Coots and Moorhens are fairly familiar birds of lakes, ponds and canals. They are both members of the Rallidae, a family which include Rails, like the Water Rail, and Crakes like the Corncrake. Here’s the Coot, Fulica atra, with its distinctive white ‘shield’ on its head. It’s what gave rise to the phrase ‘as bald as a Coot’, although my dad always used to say ‘as daft as a Coot’. I’m not sure where he got that one from.
I’ve enjoyed watching the Coots nesting at my local nature reserve this year:
Here’s a Moorhen, Gallinula chloropus, with its distinctive red ‘shield’ and yellow-tipped bill. Can you see its pink tongue?
They can be quite vicious when they fight:
Moorhens also have distinctive yellow feet with red ankles. Their toes are huge, to help walking on all that boggy ground and not sink, and are long and slender.
This is one of my favourite ‘art’ photographs of a Moorhen.
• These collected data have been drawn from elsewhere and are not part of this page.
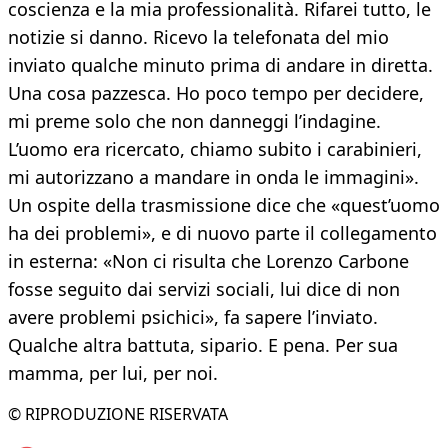
coscienza e la mia professionalità. Rifarei tutto, le
notizie si danno. Ricevo la telefonata del mio
inviato qualche minuto prima di andare in diretta.
Una cosa pazzesca. Ho poco tempo per decidere,
mi preme solo che non danneggi l’indagine.
L’uomo era ricercato, chiamo subito i carabinieri,
mi autorizzano a mandare in onda le immagini».
Un ospite della trasmissione dice che «quest’uomo
ha dei problemi», e di nuovo parte il collegamento
in esterna: «Non ci risulta che Lorenzo Carbone
fosse seguito dai servizi sociali, lui dice di non
avere problemi psichici», fa sapere l’inviato.
Qualche altra battuta, sipario. E pena. Per sua
mamma, per lui, per noi.
© RIPRODUZIONE RISERVATA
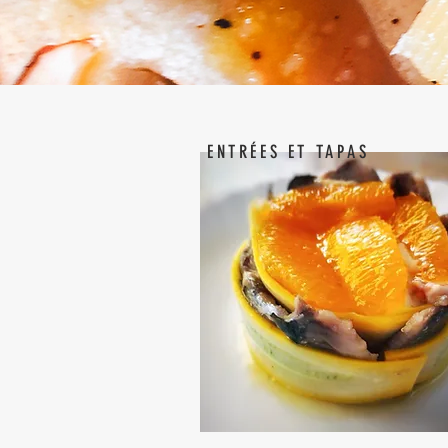
ENTRÉES ET TAPAS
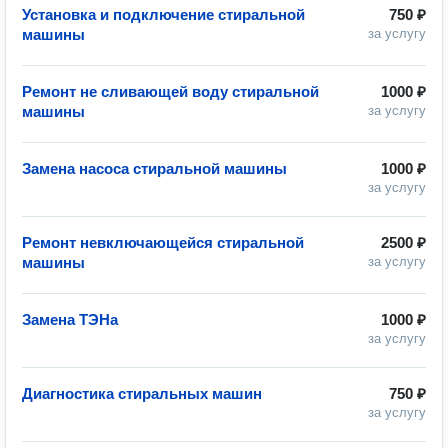
Установка и подключение стиральной
750 ₽
машины
за услугу
Ремонт не сливающей воду стиральной
1000 ₽
машины
за услугу
Замена насоса стиральной машины
1000 ₽
за услугу
Ремонт невключающейся стиральной
2500 ₽
машины
за услугу
Замена ТЭНа
1000 ₽
за услугу
Диагностика стиральных машин
750 ₽
за услугу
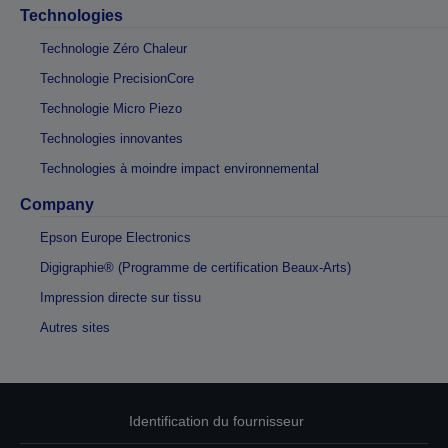
Technologies
Technologie Zéro Chaleur
Technologie PrecisionCore
Technologie Micro Piezo
Technologies innovantes
Technologies à moindre impact environnemental
Company
Epson Europe Electronics
Digigraphie® (Programme de certification Beaux-Arts)
Impression directe sur tissu
Autres sites
Identification du fournisseur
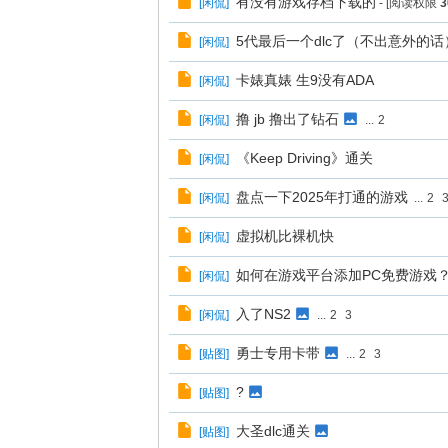
有没有游戏存档下载的
[
闲侃
]
- [阅读权限
3
5代最后一个dlc了（不出意外的话
[
闲侃
]
卡婊真婊 生9没有ADA
[
闲侃
]
撸 jb 撸出了钻石
[
闲侃
]
...
2
《Keep Driving》通关
[
闲侃
]
盘点一下2025年打通的游戏
[
闲侃
]
...
2
虚拟机比裸机快
[
闲侃
]
如何在游戏平台添加PC免费游戏
[
闲侃
]
入了NS2
[
闲侃
]
...
2
3
勇士专用卡带
[
贴图
]
...
2
3
?
[
贴图
]
大圣dlc通关
[
贴图
]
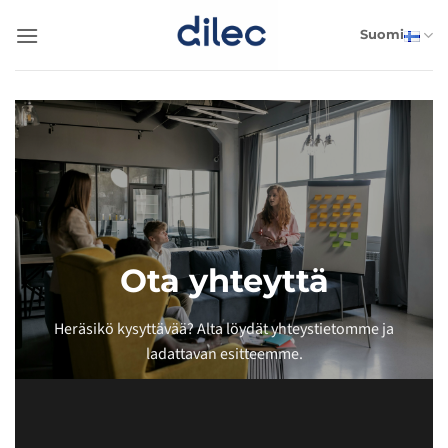
Skip
to
Suomi
content
Ota yhteyttä
Heräsikö kysyttävää? Alta löydät yhteystietomme ja
ladattavan esitteemme.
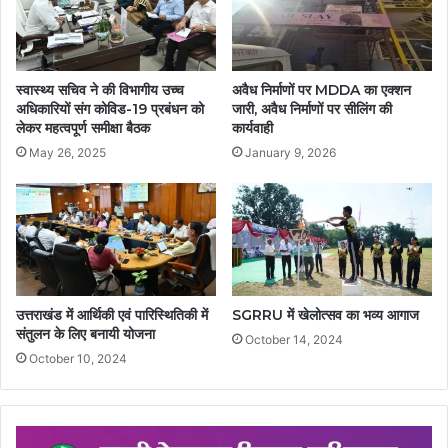
स्वास्थ्य सचिव ने की विभागीय उच्च
अवैध निर्माणों पर MDDA का एक्शन
अधिकारियों संग कोविड-19 प्रबंधन को
जारी, अवैध निर्माणों पर सीलिंग की
लेकर महत्वपूर्ण समीक्षा बैठक
कार्यवाही
May 26, 2025
January 9, 2026
उत्तराखंड में आर्थिकी एवं पारिस्थितिकी में
SGRRU में खेलोत्सव का भव्य आगाज
संतुलन के लिए बनायी योजना
October 14, 2024
October 10, 2024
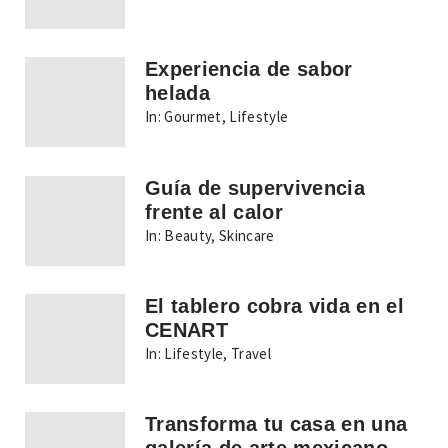
Experiencia de sabor
helada
In:
Gourmet
,
Lifestyle
Guía de supervivencia
frente al calor
In:
Beauty
,
Skincare
El tablero cobra vida en el
CENART
In:
Lifestyle
,
Travel
Transforma tu casa en una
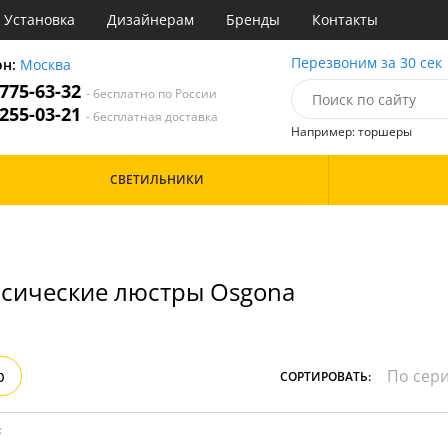
Установка
Дизайнерам
Бренды
Контакты
ы
Перезвоним за 30 сек
он:
Москва
 775-63-32
- бесплатно по России
атегории
 255-03-21
- бесплатная доставка
Например: торшеры
Назначение
Цвет
Особенности
СВЕТИЛЬНИКИ
тиная
Белые
Бронза
Бренд
инет
Золото
е
Прозрачные
идор и прихожая
Хром
сические люстры Osgona
ня
Черные
с
хожая
Дизайн/Форма
льня
Вытянутые в длину
р
СОРТИРОВАТЬ:
:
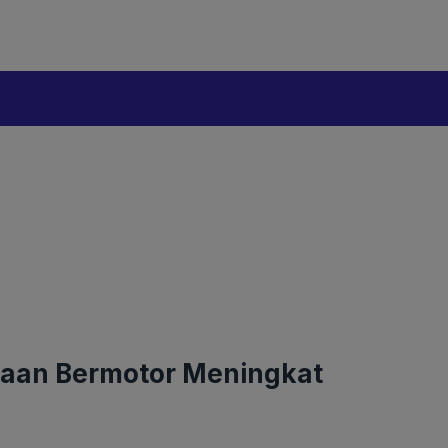
araan Bermotor Meningkat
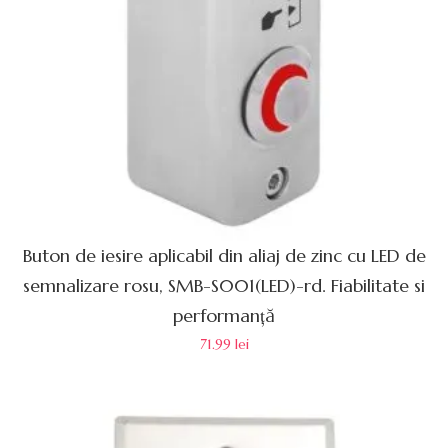
Buton de iesire aplicabil din aliaj de zinc cu LED de
semnalizare rosu, SMB-S001(LED)-rd. Fiabilitate si
performanță
71.99
lei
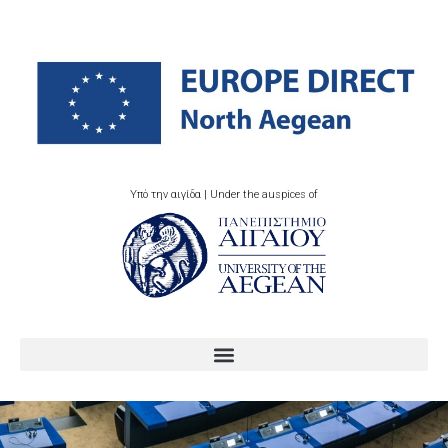
Υπό την αιγίδα | Under the auspices of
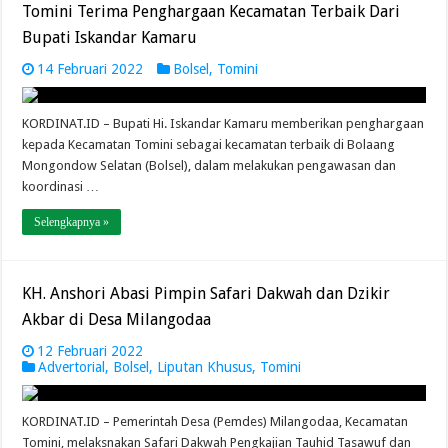
Tomini Terima Penghargaan Kecamatan Terbaik Dari
Bupati Iskandar Kamaru
14 Februari 2022
Bolsel
,
Tomini
KORDINAT.ID – Bupati Hi. Iskandar Kamaru memberikan penghargaan
kepada Kecamatan Tomini sebagai kecamatan terbaik di Bolaang
Mongondow Selatan (Bolsel), dalam melakukan pengawasan dan
koordinasi …
Selengkapnya »
KH. Anshori Abasi Pimpin Safari Dakwah dan Dzikir
Akbar di Desa Milangodaa
12 Februari 2022
Advertorial
,
Bolsel
,
Liputan Khusus
,
Tomini
KORDINAT.ID – Pemerintah Desa (Pemdes) Milangodaa, Kecamatan
Tomini, melaksnakan Safari Dakwah Pengkajian Tauhid Tasawuf dan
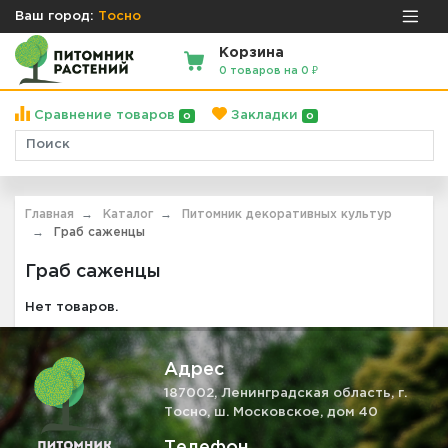
Ваш город:
Тосно
Корзина
0 товаров на 0 ₽
Сравнение товаров
Закладки
0
0
Главная
Каталог
Питомник декоративных культур
Граб саженцы
Граб саженцы
Нет товаров.
Адрес
187002, Ленинградская область, г.
Тосно, ш. Московское, дом 40
Телефон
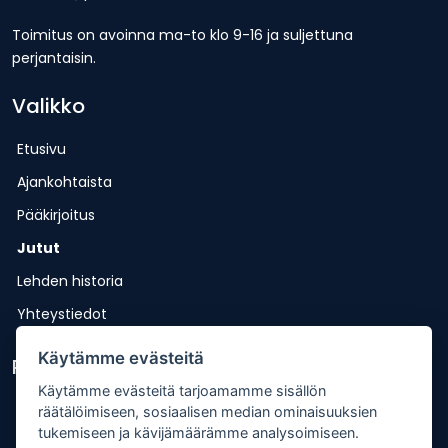
Toimitus on avoinna ma-to klo 9-16 ja suljettuna
perjantaisin.
Valikko
Etusivu
Ajankohtaista
Pääkirjoitus
Jutut
Lehden historia
Yhteystiedot
Käytämme evästeitä
Pikalinkit
Käytämme evästeitä tarjoamamme sisällön
Lähetä uutisvinkki
räätälöimiseen, sosiaalisen median ominaisuuksien
tukemiseen ja kävijämäärämme analysoimiseen.
Kopiointiohje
It’s definitely one I’d recommend clicking on to see full screen. Go on, you know you want to. I didn’t buy a camera with so many pixels so you could look at my photographs as such small images.
This, however, is a view of a Coot’s feet. They have yellow with red ankles, too, but their feet are bluish-grey and have flaps by the sides of their toes as a kind of proto-webbed feet to keep them even more stable on boggy ground and perhaps give them even more propulsion while swimming.
That photo doesn’t really do them justice, does it? I’ll have to go back for a few more close-ups taken from a distance with my telephoto lens. I’ll get back to you, okay?